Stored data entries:
- Opening Delimiter -
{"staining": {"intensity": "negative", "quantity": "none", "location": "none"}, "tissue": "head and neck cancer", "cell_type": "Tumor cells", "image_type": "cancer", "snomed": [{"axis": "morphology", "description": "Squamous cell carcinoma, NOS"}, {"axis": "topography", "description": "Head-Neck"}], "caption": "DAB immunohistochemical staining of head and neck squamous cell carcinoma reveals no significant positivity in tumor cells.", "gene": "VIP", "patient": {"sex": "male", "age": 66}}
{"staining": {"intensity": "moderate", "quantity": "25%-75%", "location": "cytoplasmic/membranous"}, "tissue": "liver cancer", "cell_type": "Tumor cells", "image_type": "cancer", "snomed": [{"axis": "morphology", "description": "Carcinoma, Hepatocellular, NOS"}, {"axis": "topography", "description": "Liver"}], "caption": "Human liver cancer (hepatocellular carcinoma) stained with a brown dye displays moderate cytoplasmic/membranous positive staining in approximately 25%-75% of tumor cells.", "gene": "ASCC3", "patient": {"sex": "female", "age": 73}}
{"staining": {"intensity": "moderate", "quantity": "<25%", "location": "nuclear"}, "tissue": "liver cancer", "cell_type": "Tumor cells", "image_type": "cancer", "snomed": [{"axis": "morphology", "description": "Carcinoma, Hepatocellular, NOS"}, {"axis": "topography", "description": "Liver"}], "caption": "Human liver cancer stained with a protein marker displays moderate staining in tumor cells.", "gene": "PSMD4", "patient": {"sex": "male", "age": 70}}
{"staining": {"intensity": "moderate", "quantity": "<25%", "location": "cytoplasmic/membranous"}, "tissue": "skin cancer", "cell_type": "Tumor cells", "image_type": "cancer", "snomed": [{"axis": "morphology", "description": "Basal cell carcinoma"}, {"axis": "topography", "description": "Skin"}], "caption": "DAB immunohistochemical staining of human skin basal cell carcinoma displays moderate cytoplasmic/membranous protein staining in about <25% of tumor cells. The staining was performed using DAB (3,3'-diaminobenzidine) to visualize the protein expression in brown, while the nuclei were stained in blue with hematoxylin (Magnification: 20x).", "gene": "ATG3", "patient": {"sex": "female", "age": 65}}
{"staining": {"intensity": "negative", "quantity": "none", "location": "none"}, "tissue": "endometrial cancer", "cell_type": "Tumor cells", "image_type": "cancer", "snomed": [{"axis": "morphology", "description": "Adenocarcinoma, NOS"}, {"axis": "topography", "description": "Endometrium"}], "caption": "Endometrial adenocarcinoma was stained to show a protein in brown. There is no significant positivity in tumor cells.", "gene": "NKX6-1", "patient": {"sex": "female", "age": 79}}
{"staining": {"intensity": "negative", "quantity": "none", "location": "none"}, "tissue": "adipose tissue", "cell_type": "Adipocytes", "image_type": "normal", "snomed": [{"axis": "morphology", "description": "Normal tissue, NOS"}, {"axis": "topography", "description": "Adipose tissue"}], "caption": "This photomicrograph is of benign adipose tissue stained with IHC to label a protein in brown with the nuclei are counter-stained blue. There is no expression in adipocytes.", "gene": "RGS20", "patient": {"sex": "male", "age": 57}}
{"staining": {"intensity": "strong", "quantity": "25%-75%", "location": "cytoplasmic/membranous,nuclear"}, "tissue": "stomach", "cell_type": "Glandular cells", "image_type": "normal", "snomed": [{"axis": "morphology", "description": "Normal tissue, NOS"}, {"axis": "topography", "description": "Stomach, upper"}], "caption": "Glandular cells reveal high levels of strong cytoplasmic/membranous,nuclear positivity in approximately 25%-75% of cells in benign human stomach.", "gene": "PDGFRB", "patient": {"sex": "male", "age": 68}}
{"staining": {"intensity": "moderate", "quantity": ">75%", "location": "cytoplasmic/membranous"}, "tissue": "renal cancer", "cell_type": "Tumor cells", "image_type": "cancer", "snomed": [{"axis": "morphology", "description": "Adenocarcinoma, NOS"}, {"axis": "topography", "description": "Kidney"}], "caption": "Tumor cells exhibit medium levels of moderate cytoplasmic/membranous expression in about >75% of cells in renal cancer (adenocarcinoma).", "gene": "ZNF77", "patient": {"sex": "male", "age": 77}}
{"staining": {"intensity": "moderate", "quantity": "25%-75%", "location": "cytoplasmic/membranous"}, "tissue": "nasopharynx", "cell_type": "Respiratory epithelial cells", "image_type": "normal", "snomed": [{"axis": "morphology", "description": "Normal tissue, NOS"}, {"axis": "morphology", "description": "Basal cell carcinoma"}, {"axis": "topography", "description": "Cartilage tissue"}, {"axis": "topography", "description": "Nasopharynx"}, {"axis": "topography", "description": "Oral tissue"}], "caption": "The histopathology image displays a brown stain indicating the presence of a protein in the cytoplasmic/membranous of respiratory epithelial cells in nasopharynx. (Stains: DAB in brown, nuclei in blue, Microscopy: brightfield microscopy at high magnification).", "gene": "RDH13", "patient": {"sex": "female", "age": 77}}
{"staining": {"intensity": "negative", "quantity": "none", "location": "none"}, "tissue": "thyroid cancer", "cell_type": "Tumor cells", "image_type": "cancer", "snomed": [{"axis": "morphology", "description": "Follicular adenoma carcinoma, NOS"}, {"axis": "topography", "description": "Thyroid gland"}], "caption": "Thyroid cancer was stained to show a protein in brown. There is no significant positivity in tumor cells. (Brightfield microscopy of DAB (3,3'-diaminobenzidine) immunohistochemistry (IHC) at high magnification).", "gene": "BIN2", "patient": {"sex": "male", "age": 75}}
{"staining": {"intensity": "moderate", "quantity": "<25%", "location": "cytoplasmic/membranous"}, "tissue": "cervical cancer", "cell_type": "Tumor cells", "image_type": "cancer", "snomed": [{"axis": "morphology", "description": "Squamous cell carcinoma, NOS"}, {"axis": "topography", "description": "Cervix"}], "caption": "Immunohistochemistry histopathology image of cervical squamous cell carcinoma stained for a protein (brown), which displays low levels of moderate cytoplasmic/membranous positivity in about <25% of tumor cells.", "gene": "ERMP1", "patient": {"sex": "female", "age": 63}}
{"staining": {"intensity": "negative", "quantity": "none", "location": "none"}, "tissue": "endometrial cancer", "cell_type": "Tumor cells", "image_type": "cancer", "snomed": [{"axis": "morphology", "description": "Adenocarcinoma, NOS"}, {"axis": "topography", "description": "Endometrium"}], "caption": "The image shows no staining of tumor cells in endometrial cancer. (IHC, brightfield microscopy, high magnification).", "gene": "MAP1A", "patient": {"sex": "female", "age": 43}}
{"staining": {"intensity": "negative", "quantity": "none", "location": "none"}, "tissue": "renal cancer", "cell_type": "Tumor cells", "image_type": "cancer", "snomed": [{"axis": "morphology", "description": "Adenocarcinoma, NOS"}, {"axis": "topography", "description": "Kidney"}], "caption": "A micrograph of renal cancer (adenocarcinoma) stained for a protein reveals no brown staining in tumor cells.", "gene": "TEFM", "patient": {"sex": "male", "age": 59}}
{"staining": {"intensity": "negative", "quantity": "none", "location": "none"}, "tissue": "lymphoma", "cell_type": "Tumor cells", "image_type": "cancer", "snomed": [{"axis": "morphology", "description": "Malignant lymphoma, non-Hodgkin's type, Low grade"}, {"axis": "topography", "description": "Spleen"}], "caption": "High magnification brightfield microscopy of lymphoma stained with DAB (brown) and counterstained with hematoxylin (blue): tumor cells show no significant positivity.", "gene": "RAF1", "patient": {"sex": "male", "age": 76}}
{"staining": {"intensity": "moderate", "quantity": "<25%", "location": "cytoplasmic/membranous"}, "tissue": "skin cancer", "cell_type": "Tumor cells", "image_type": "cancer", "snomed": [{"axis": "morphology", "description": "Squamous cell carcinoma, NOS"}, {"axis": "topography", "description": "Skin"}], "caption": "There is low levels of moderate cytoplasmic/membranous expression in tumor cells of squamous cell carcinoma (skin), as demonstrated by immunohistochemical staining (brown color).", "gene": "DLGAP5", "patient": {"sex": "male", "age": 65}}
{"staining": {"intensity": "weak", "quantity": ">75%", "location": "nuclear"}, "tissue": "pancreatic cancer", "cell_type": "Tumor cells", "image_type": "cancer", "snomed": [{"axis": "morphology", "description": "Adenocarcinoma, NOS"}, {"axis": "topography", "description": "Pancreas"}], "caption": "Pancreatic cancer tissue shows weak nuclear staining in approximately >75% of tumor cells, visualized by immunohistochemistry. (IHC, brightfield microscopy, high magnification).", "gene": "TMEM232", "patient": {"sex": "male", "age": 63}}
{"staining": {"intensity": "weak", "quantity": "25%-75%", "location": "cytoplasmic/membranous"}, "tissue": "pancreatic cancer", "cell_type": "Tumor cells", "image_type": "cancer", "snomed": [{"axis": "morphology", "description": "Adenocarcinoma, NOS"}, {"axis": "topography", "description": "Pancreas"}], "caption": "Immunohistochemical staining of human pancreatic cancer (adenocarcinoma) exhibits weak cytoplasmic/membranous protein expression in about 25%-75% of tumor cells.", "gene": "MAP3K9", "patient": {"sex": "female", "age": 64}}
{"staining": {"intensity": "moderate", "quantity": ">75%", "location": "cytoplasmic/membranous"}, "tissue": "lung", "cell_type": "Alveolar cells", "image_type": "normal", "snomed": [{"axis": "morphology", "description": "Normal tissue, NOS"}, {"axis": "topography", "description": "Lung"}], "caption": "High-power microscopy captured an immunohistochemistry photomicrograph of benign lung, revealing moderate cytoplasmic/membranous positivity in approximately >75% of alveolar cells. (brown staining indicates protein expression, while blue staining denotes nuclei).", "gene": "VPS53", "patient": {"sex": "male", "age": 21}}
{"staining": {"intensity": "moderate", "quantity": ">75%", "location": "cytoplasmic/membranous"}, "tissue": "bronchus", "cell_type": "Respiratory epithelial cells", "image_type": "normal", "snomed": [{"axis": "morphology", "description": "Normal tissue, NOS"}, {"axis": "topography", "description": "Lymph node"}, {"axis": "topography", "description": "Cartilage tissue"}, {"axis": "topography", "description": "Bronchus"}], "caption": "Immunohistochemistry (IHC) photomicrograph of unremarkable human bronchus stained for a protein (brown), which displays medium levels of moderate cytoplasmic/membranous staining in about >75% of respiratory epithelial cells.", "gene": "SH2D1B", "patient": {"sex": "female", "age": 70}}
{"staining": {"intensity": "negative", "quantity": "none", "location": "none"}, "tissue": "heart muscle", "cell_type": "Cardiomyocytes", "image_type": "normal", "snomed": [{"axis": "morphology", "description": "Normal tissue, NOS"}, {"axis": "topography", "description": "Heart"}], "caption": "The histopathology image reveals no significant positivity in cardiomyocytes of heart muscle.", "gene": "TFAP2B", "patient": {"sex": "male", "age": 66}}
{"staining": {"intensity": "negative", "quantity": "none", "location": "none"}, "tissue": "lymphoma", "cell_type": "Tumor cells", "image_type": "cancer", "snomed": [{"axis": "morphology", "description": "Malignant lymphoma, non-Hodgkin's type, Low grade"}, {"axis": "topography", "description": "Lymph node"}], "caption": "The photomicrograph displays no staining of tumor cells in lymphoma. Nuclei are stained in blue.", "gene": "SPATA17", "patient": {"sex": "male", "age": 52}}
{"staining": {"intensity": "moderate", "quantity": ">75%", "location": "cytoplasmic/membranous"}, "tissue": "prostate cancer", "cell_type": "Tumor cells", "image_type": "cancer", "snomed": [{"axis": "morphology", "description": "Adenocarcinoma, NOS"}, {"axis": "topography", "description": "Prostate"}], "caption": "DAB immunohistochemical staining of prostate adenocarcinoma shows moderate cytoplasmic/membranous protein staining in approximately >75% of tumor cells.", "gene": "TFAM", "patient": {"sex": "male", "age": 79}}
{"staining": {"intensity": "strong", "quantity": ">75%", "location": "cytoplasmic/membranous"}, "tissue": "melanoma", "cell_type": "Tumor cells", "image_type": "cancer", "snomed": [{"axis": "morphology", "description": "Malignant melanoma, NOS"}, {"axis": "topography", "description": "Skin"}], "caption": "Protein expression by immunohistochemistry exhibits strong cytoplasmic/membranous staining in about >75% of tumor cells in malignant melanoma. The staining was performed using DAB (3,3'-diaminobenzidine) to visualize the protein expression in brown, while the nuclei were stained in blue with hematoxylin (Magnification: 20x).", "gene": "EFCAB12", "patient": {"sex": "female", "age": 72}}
- Closing Delimiter -
- Action item: Copy the lines above that hold the word "Endometrium".

- Response area:
{"staining": {"intensity": "negative", "quantity": "none", "location": "none"}, "tissue": "endometrial cancer", "cell_type": "Tumor cells", "image_type": "cancer", "snomed": [{"axis": "morphology", "description": "Adenocarcinoma, NOS"}, {"axis": "topography", "description": "Endometrium"}], "caption": "Endometrial adenocarcinoma was stained to show a protein in brown. There is no significant positivity in tumor cells.", "gene": "NKX6-1", "patient": {"sex": "female", "age": 79}}
{"staining": {"intensity": "negative", "quantity": "none", "location": "none"}, "tissue": "endometrial cancer", "cell_type": "Tumor cells", "image_type": "cancer", "snomed": [{"axis": "morphology", "description": "Adenocarcinoma, NOS"}, {"axis": "topography", "description": "Endometrium"}], "caption": "The image shows no staining of tumor cells in endometrial cancer. (IHC, brightfield microscopy, high magnification).", "gene": "MAP1A", "patient": {"sex": "female", "age": 43}}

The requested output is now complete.